TO DO ->
Retype the listing exactly; omit pictures.

** RECORD EXTRACTS follows **

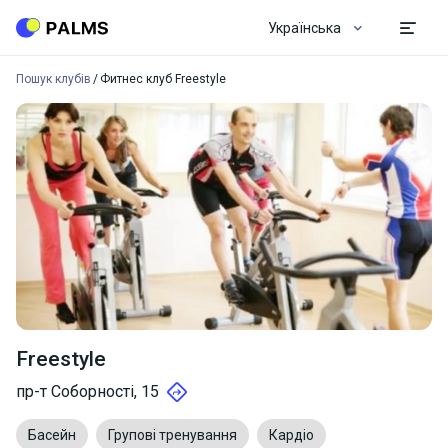
Українська
Пошук клубів
Фитнес клуб Freestyle
Freestyle
пр-т Соборності, 15
Басейн
Групові тренування
Кардіо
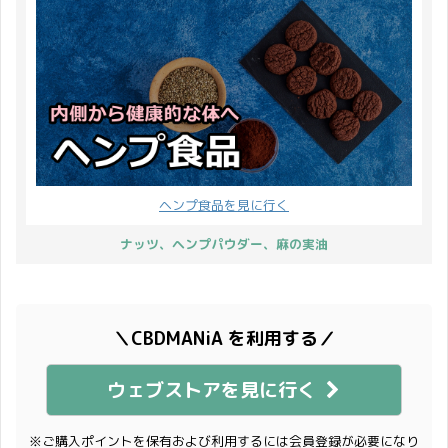
ヘンプ食品を見に行く
ナッツ、ヘンプパウダー、麻の実油
＼CBDMANiA を利用する／
ウェブストアを見に行く
※ご購入ポイントを保有および利用するには会員登録が必要になり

** End of RECORD EXTRACTS **

WORKED SOLUTION ->
Українська
Пошук клубів
Фитнес клуб Freestyle
Freestyle
пр-т Соборності, 15
Басейн
Групові тренування
Кардіо
ヘンプ食品を見に行く
ナッツ、ヘンプパウダー、麻の実油
＼CBDMANiA を利用する／
ウェブストアを見に行く
※ご購入ポイントを保有および利用するには会員登録が必要になり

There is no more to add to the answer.